Há uma mulher deitada na cama à minha frente. Fizemos sexo durante a noite. Por ela, senti apenas o prazer físico, que me proporcionou. Ela não é a mais adequada. No corpo da que eu queria havia mais sujeira do que tem nesta, mas tive de procurá-la, pois a outra com ataque súbito de consciência virou evangélica e não aceita mais que eu faça o que gosto de fazer. Ela diz que só recebe clientes evangélicos. São limpos e cheiram bem e eu quero cheirar bem, foi isso o que ela me disse. Na verdade, nem me importava com cheiro dela. Ele era apenas um complemento da sujeira que eu via no corpo.

Essa que está deitada na cama, não tem o corpo tão sujo quanto o da outra, mas de certa forma me agrada. Já tirei várias fotos. Consegui algumas imagens realmente belas. A parte interna das coxas dela fez uma diferença grande nas fotos. Pareciam mapas que indicavam algum tipo de oásis num grande deserto. As fotos a incomodaram um pouco. Se eu tivesse ficado na foda tradicional e tivesse apenas lambido as partes sujas do corpo, como normalmente acontece, ela estaria melhor. Mas, inventaram os soníferos e entorpecentes e eu pude realizar meus desejos de forma menos constrangedora pra ela.

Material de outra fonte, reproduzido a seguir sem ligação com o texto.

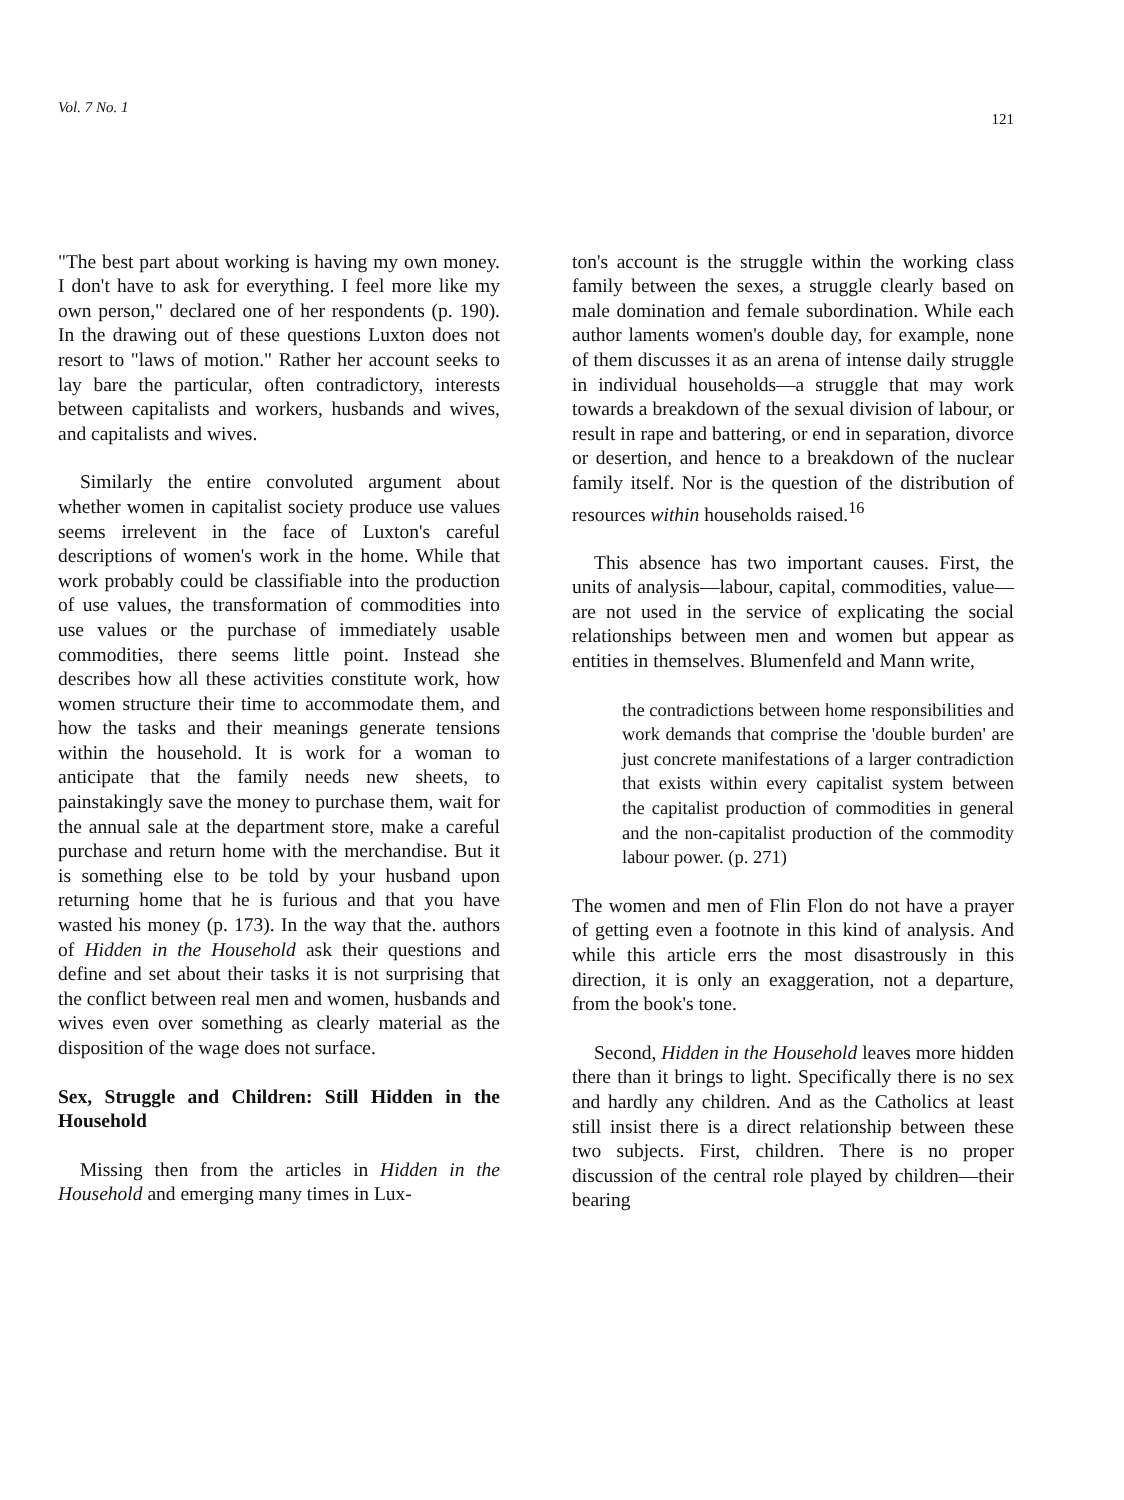Vol. 7 No. 1 121
"The best part about working is having my own money. I don't have to ask for everything. I feel more like my own person," declared one of her respondents (p. 190). In the drawing out of these questions Luxton does not resort to "laws of motion." Rather her account seeks to lay bare the particular, often contradictory, interests between capitalists and workers, husbands and wives, and capitalists and wives.
Similarly the entire convoluted argument about whether women in capitalist society produce use values seems irrelevent in the face of Luxton's careful descriptions of women's work in the home. While that work probably could be classifiable into the production of use values, the transformation of commodities into use values or the purchase of immediately usable commodities, there seems little point. Instead she describes how all these activities constitute work, how women structure their time to accommodate them, and how the tasks and their meanings generate tensions within the household. It is work for a woman to anticipate that the family needs new sheets, to painstakingly save the money to purchase them, wait for the annual sale at the department store, make a careful purchase and return home with the merchandise. But it is something else to be told by your husband upon returning home that he is furious and that you have wasted his money (p. 173). In the way that the. authors of Hidden in the Household ask their questions and define and set about their tasks it is not surprising that the conflict between real men and women, husbands and wives even over something as clearly material as the disposition of the wage does not surface.
Sex, Struggle and Children: Still Hidden in the Household
Missing then from the articles in Hidden in the Household and emerging many times in Lux-
ton's account is the struggle within the working class family between the sexes, a struggle clearly based on male domination and female subordination. While each author laments women's double day, for example, none of them discusses it as an arena of intense daily struggle in individual households—a struggle that may work towards a breakdown of the sexual division of labour, or result in rape and battering, or end in separation, divorce or desertion, and hence to a breakdown of the nuclear family itself. Nor is the question of the distribution of resources within households raised.<sup>16</sup>
This absence has two important causes. First, the units of analysis—labour, capital, commodities, value—are not used in the service of explicating the social relationships between men and women but appear as entities in themselves. Blumenfeld and Mann write,
the contradictions between home responsibilities and work demands that comprise the 'double burden' are just concrete manifestations of a larger contradiction that exists within every capitalist system between the capitalist production of commodities in general and the non-capitalist production of the commodity labour power. (p. 271)
The women and men of Flin Flon do not have a prayer of getting even a footnote in this kind of analysis. And while this article errs the most disastrously in this direction, it is only an exaggeration, not a departure, from the book's tone.
Second, Hidden in the Household leaves more hidden there than it brings to light. Specifically there is no sex and hardly any children. And as the Catholics at least still insist there is a direct relationship between these two subjects. First, children. There is no proper discussion of the central role played by children—their bearing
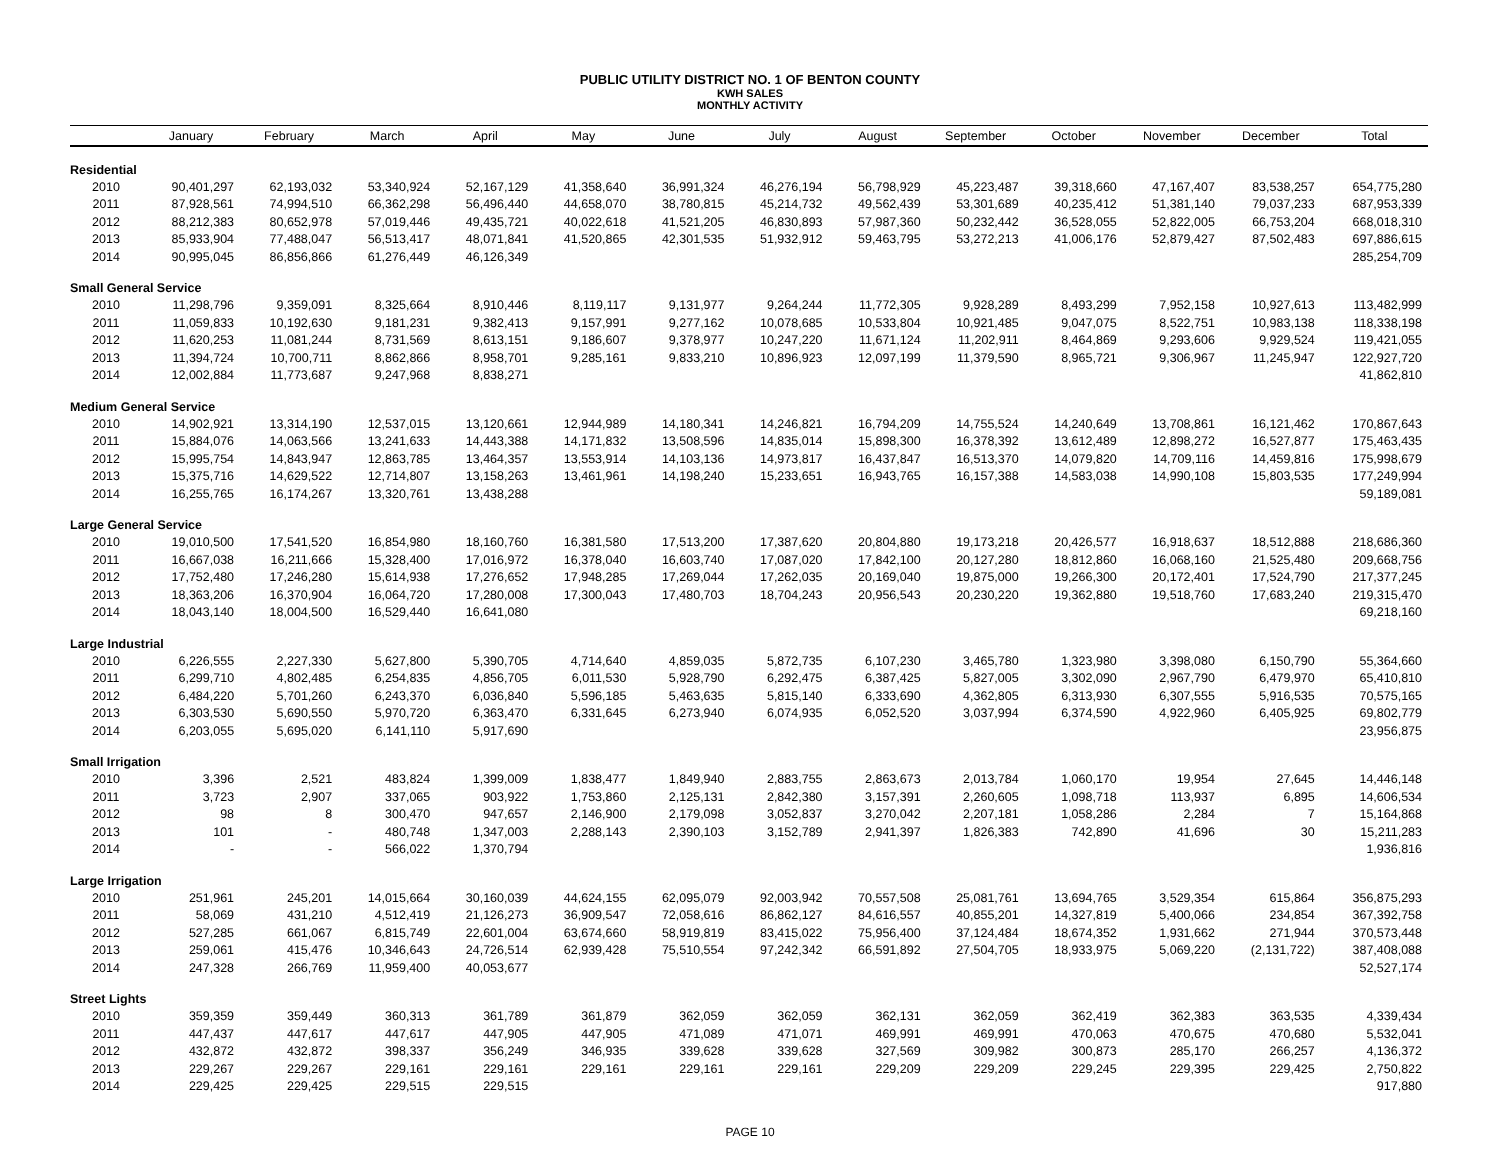PUBLIC UTILITY DISTRICT NO. 1 OF BENTON COUNTY
KWH SALES
MONTHLY ACTIVITY
| | January | February | March | April | May | June | July | August | September | October | November | December | Total |
| --- | --- | --- | --- | --- | --- | --- | --- | --- | --- | --- | --- | --- | --- |
| Residential | | | | | | | | | | | | | |
| 2010 | 90,401,297 | 62,193,032 | 53,340,924 | 52,167,129 | 41,358,640 | 36,991,324 | 46,276,194 | 56,798,929 | 45,223,487 | 39,318,660 | 47,167,407 | 83,538,257 | 654,775,280 |
| 2011 | 87,928,561 | 74,994,510 | 66,362,298 | 56,496,440 | 44,658,070 | 38,780,815 | 45,214,732 | 49,562,439 | 53,301,689 | 40,235,412 | 51,381,140 | 79,037,233 | 687,953,339 |
| 2012 | 88,212,383 | 80,652,978 | 57,019,446 | 49,435,721 | 40,022,618 | 41,521,205 | 46,830,893 | 57,987,360 | 50,232,442 | 36,528,055 | 52,822,005 | 66,753,204 | 668,018,310 |
| 2013 | 85,933,904 | 77,488,047 | 56,513,417 | 48,071,841 | 41,520,865 | 42,301,535 | 51,932,912 | 59,463,795 | 53,272,213 | 41,006,176 | 52,879,427 | 87,502,483 | 697,886,615 |
| 2014 | 90,995,045 | 86,856,866 | 61,276,449 | 46,126,349 | | | | | | | | | 285,254,709 |
| Small General Service | | | | | | | | | | | | | |
| 2010 | 11,298,796 | 9,359,091 | 8,325,664 | 8,910,446 | 8,119,117 | 9,131,977 | 9,264,244 | 11,772,305 | 9,928,289 | 8,493,299 | 7,952,158 | 10,927,613 | 113,482,999 |
| 2011 | 11,059,833 | 10,192,630 | 9,181,231 | 9,382,413 | 9,157,991 | 9,277,162 | 10,078,685 | 10,533,804 | 10,921,485 | 9,047,075 | 8,522,751 | 10,983,138 | 118,338,198 |
| 2012 | 11,620,253 | 11,081,244 | 8,731,569 | 8,613,151 | 9,186,607 | 9,378,977 | 10,247,220 | 11,671,124 | 11,202,911 | 8,464,869 | 9,293,606 | 9,929,524 | 119,421,055 |
| 2013 | 11,394,724 | 10,700,711 | 8,862,866 | 8,958,701 | 9,285,161 | 9,833,210 | 10,896,923 | 12,097,199 | 11,379,590 | 8,965,721 | 9,306,967 | 11,245,947 | 122,927,720 |
| 2014 | 12,002,884 | 11,773,687 | 9,247,968 | 8,838,271 | | | | | | | | | 41,862,810 |
| Medium General Service | | | | | | | | | | | | | |
| 2010 | 14,902,921 | 13,314,190 | 12,537,015 | 13,120,661 | 12,944,989 | 14,180,341 | 14,246,821 | 16,794,209 | 14,755,524 | 14,240,649 | 13,708,861 | 16,121,462 | 170,867,643 |
| 2011 | 15,884,076 | 14,063,566 | 13,241,633 | 14,443,388 | 14,171,832 | 13,508,596 | 14,835,014 | 15,898,300 | 16,378,392 | 13,612,489 | 12,898,272 | 16,527,877 | 175,463,435 |
| 2012 | 15,995,754 | 14,843,947 | 12,863,785 | 13,464,357 | 13,553,914 | 14,103,136 | 14,973,817 | 16,437,847 | 16,513,370 | 14,079,820 | 14,709,116 | 14,459,816 | 175,998,679 |
| 2013 | 15,375,716 | 14,629,522 | 12,714,807 | 13,158,263 | 13,461,961 | 14,198,240 | 15,233,651 | 16,943,765 | 16,157,388 | 14,583,038 | 14,990,108 | 15,803,535 | 177,249,994 |
| 2014 | 16,255,765 | 16,174,267 | 13,320,761 | 13,438,288 | | | | | | | | | 59,189,081 |
| Large General Service | | | | | | | | | | | | | |
| 2010 | 19,010,500 | 17,541,520 | 16,854,980 | 18,160,760 | 16,381,580 | 17,513,200 | 17,387,620 | 20,804,880 | 19,173,218 | 20,426,577 | 16,918,637 | 18,512,888 | 218,686,360 |
| 2011 | 16,667,038 | 16,211,666 | 15,328,400 | 17,016,972 | 16,378,040 | 16,603,740 | 17,087,020 | 17,842,100 | 20,127,280 | 18,812,860 | 16,068,160 | 21,525,480 | 209,668,756 |
| 2012 | 17,752,480 | 17,246,280 | 15,614,938 | 17,276,652 | 17,948,285 | 17,269,044 | 17,262,035 | 20,169,040 | 19,875,000 | 19,266,300 | 20,172,401 | 17,524,790 | 217,377,245 |
| 2013 | 18,363,206 | 16,370,904 | 16,064,720 | 17,280,008 | 17,300,043 | 17,480,703 | 18,704,243 | 20,956,543 | 20,230,220 | 19,362,880 | 19,518,760 | 17,683,240 | 219,315,470 |
| 2014 | 18,043,140 | 18,004,500 | 16,529,440 | 16,641,080 | | | | | | | | | 69,218,160 |
| Large Industrial | | | | | | | | | | | | | |
| 2010 | 6,226,555 | 2,227,330 | 5,627,800 | 5,390,705 | 4,714,640 | 4,859,035 | 5,872,735 | 6,107,230 | 3,465,780 | 1,323,980 | 3,398,080 | 6,150,790 | 55,364,660 |
| 2011 | 6,299,710 | 4,802,485 | 6,254,835 | 4,856,705 | 6,011,530 | 5,928,790 | 6,292,475 | 6,387,425 | 5,827,005 | 3,302,090 | 2,967,790 | 6,479,970 | 65,410,810 |
| 2012 | 6,484,220 | 5,701,260 | 6,243,370 | 6,036,840 | 5,596,185 | 5,463,635 | 5,815,140 | 6,333,690 | 4,362,805 | 6,313,930 | 6,307,555 | 5,916,535 | 70,575,165 |
| 2013 | 6,303,530 | 5,690,550 | 5,970,720 | 6,363,470 | 6,331,645 | 6,273,940 | 6,074,935 | 6,052,520 | 3,037,994 | 6,374,590 | 4,922,960 | 6,405,925 | 69,802,779 |
| 2014 | 6,203,055 | 5,695,020 | 6,141,110 | 5,917,690 | | | | | | | | | 23,956,875 |
| Small Irrigation | | | | | | | | | | | | | |
| 2010 | 3,396 | 2,521 | 483,824 | 1,399,009 | 1,838,477 | 1,849,940 | 2,883,755 | 2,863,673 | 2,013,784 | 1,060,170 | 19,954 | 27,645 | 14,446,148 |
| 2011 | 3,723 | 2,907 | 337,065 | 903,922 | 1,753,860 | 2,125,131 | 2,842,380 | 3,157,391 | 2,260,605 | 1,098,718 | 113,937 | 6,895 | 14,606,534 |
| 2012 | 98 | 8 | 300,470 | 947,657 | 2,146,900 | 2,179,098 | 3,052,837 | 3,270,042 | 2,207,181 | 1,058,286 | 2,284 | 7 | 15,164,868 |
| 2013 | 101 | - | 480,748 | 1,347,003 | 2,288,143 | 2,390,103 | 3,152,789 | 2,941,397 | 1,826,383 | 742,890 | 41,696 | 30 | 15,211,283 |
| 2014 | - | - | 566,022 | 1,370,794 | | | | | | | | | 1,936,816 |
| Large Irrigation | | | | | | | | | | | | | |
| 2010 | 251,961 | 245,201 | 14,015,664 | 30,160,039 | 44,624,155 | 62,095,079 | 92,003,942 | 70,557,508 | 25,081,761 | 13,694,765 | 3,529,354 | 615,864 | 356,875,293 |
| 2011 | 58,069 | 431,210 | 4,512,419 | 21,126,273 | 36,909,547 | 72,058,616 | 86,862,127 | 84,616,557 | 40,855,201 | 14,327,819 | 5,400,066 | 234,854 | 367,392,758 |
| 2012 | 527,285 | 661,067 | 6,815,749 | 22,601,004 | 63,674,660 | 58,919,819 | 83,415,022 | 75,956,400 | 37,124,484 | 18,674,352 | 1,931,662 | 271,944 | 370,573,448 |
| 2013 | 259,061 | 415,476 | 10,346,643 | 24,726,514 | 62,939,428 | 75,510,554 | 97,242,342 | 66,591,892 | 27,504,705 | 18,933,975 | 5,069,220 | (2,131,722) | 387,408,088 |
| 2014 | 247,328 | 266,769 | 11,959,400 | 40,053,677 | | | | | | | | | 52,527,174 |
| Street Lights | | | | | | | | | | | | | |
| 2010 | 359,359 | 359,449 | 360,313 | 361,789 | 361,879 | 362,059 | 362,059 | 362,131 | 362,059 | 362,419 | 362,383 | 363,535 | 4,339,434 |
| 2011 | 447,437 | 447,617 | 447,617 | 447,905 | 447,905 | 471,089 | 471,071 | 469,991 | 469,991 | 470,063 | 470,675 | 470,680 | 5,532,041 |
| 2012 | 432,872 | 432,872 | 398,337 | 356,249 | 346,935 | 339,628 | 339,628 | 327,569 | 309,982 | 300,873 | 285,170 | 266,257 | 4,136,372 |
| 2013 | 229,267 | 229,267 | 229,161 | 229,161 | 229,161 | 229,161 | 229,161 | 229,209 | 229,209 | 229,245 | 229,395 | 229,425 | 2,750,822 |
| 2014 | 229,425 | 229,425 | 229,515 | 229,515 | | | | | | | | | 917,880 |
PAGE 10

Sexo pra mim é muito chato. Mas, para chegar até o ponto que eu queria tive transar com ela. Transamos, ela ficou cansada, pediu água. Na água foi algo mais que o próprio líquido. Dez minutos depois, ela descansava feito um anjo. Um anjo mendigo, claro, mas um anjo. Penso que faço um bem a ela. Quando tirei as fotos, fiz com que ela ficasse eternizada. Todos irão apreciar a sua beleza. A beleza que apenas eu consegui ver. Afinal, quem imagina que uma ferida bem no meio da bunda possa se tornar uma fotografia abstrata do mais alto nível artístico-estético? Aliás, quem consegue olhar para uma ferida e sentir que aquilo é algo bonito?

Sou um esteta. Faço com os outros percebam a beleza sem preconceitos. O rapaz que esteve aqui ontem é um exemplo. Quem conseguiria se excitar vendo uma criatura tão pequena quanto aquela? A sujeira do pênis dele, para os parâmetros sociais bem-comportados, seria algo insuportável. As espinhas, que ele tinha ao longo do pau, eram verdadeiras crateras. Mas, estava ali. A beleza estava, justamente, ali. Cada bola de pus que saltava da pele era uma flor de uma cor sem necessidade de definição, que faria qualquer um chorar. Claro, se qualquer um tivesse a minha sensibilidade. Acho que por isso fotografo, por que eu preciso mostrar aos outros essa beleza. Infelizmente, tenho que diluí-la. Todos os que não são como eu não têm capacidade para apreciar a beleza no estado bruto. Precisam que o diamante esteja lapidado e incrustado no anel para perceber o seu valor.

Posso colocar a culpa de tudo no meu pai, mas não seria justo. Talvez, a palavra não seja culpa, mas a responsabilidade é dele. Quando eu era criança parecia, ou era mais fácil fazer parecer, que eu não gostava de tomar banho. Quem sempre me deu banho foi minha mãe. Como ela me machucava! Cada vez que ela passava a esponja nas minhas costas, eu sentia como se o meu couro fosse ser arrancado, tamanha era a violência. Depois de sentir tanta dor, pensei que banho fosse a coisa mais horrível que existia na face da Terra. Mas, não era medo de tomar banho. Era medo do banho que minha mãe me dava. Mas, infelizmente, como toda criança, era refém de meus pais e o que eles quisessem, eu faria. Tinha que tomar banho.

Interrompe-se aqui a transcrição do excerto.